Although I had a vague idea of where I wanted to go I couldn’t imagine how change would, or even could happen when I started my therapy. I trusted in the fact that psychotherapy is scientifically proven and that I had the will to change things but I simply had no idea how “just talking” was supposed to do anything. I guess that many people feel like that – after all we all know how it can be good to speak about something that makes us unhappy but such a conversation is not yet a therapy session. So what is it that helps me so much?
For me the most important thing is the perspective from outside. My therapist can assess things much better than any friend ever could which is why I believe her when she says “But that was really awful!” or “You should take that seriously!”. If she says it from an objective point of view I can accept it.
This acceptance allows me to think about certain things in the first place. I am really, really good at trivializing things. While this can be quite funny at times it doesn’t help with actually working on problems. My therapist doesn’t give me any oppurtunity to belittle anything but at the same time she doesn’t dramatize (friends tend to either being deceived by my humour or worrying horribly).
So how does this thinking help? After all I used to brood a lot before therapy as well. But this is different. For example I slowly start trusting in my ability to find triggers for certain symptoms. Everything used to be blurry, I felt like symptoms just “happened” to me and I experienced them as unchangeable. Most times that’s still the case but not always. Too often have I seen how things suddenly became clear with the help of my therapist and how I suddenly knew where something came from – and therefore what I needed for it to go away (keyword schema modes). It feels incredible! At this point I hardly ever manage it without help but at least I know that it’s possible. And therefore I think, ask myself questions my therapist usually asks, write down which situation has occured before a certain symptom set in or where I know the feeling from. And sometimes I can find a solution.
The word “solution” leads to my next point: Such a solution can look quite unconventional. Therapy encourages me to simply do stuff that helps me even if it comes across as weird. Nobody has to understand why I’m talking to myself or why I run up and down a staircase or why I sit down with lots of colourful modelling clay and listen to nursery rhymes. The only thing that’s important is that it helps. Everything that helps without harming is good. Period.
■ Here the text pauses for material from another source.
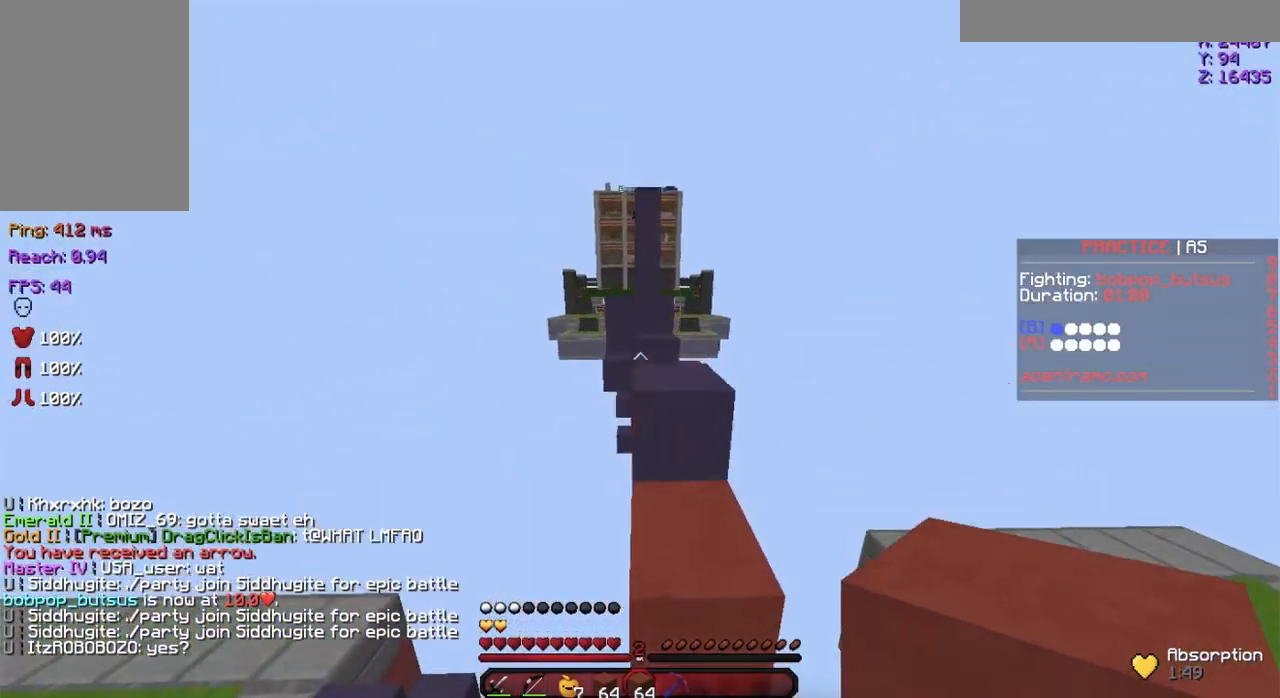
{"keys": [], "mouse": [], "events": [[183, "space", "down"], [317, "space", "up"], [467, "w", "up"]]}
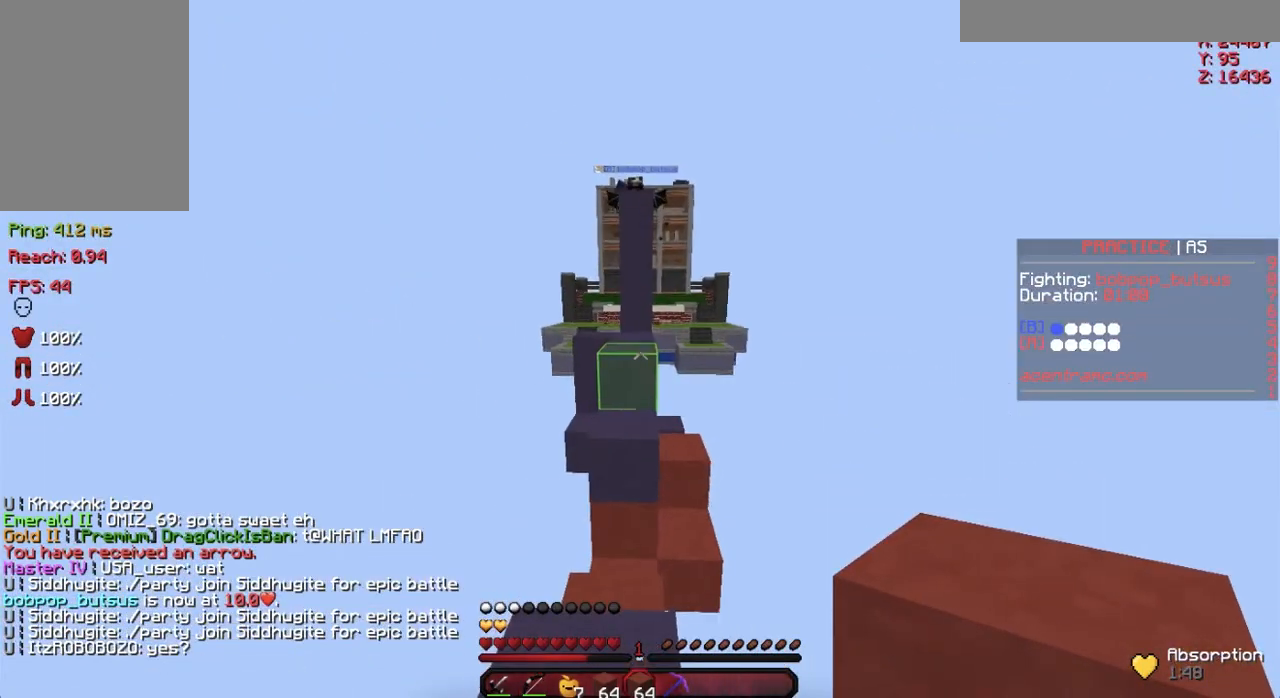
{"keys": ["s"], "mouse": [], "events": [[250, "s", "down"]]}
This summarizes what therapy has changed for me in general. And I could never have achieved this by “just talking”.
Very important for me is that I connect with my therapist – without that it wouldn’t work. If I didn’t feel safe with her or we had a different sense of humour or I would feel pressured – no way!
Furthermore it’s important for me, personally, that it’s not “just talking” after all. If we can’t make progress by talking my therapist has lots and lots of exercises that help with working on a problem: describing interpersonal relationships by using coloured buttons, sitting in different chairs that symbolize different parts of me, imagination exercises…. I think there wouldn’t be any progress without these exercises. This also applies to the exercises, questionaires etc. I get for home – for me, personally, behavioural therapy is much more suitable than other approaches simply because I have the urge to do something instead of constantly asking why. It’s important for me to learn how to live with my disorder and for that I definitely need to know where it comes from. But exercises that help me handle my life are more useful than the “just talking” most people think therapy consists of.
As most of you who are reading this might have some experience with this I’m probably explaining things that aren’t new. But in my life I often meet people who can’t imagine how exhausting therapy can be, what is different from a “normal” conversation – and why it helps. And as I felt exactly like that I’m writing this for everyone who hasn’t dared try therapy so far or who (like me) was disappointed by the first try. When therapy works you can feel things click into place and change. For real.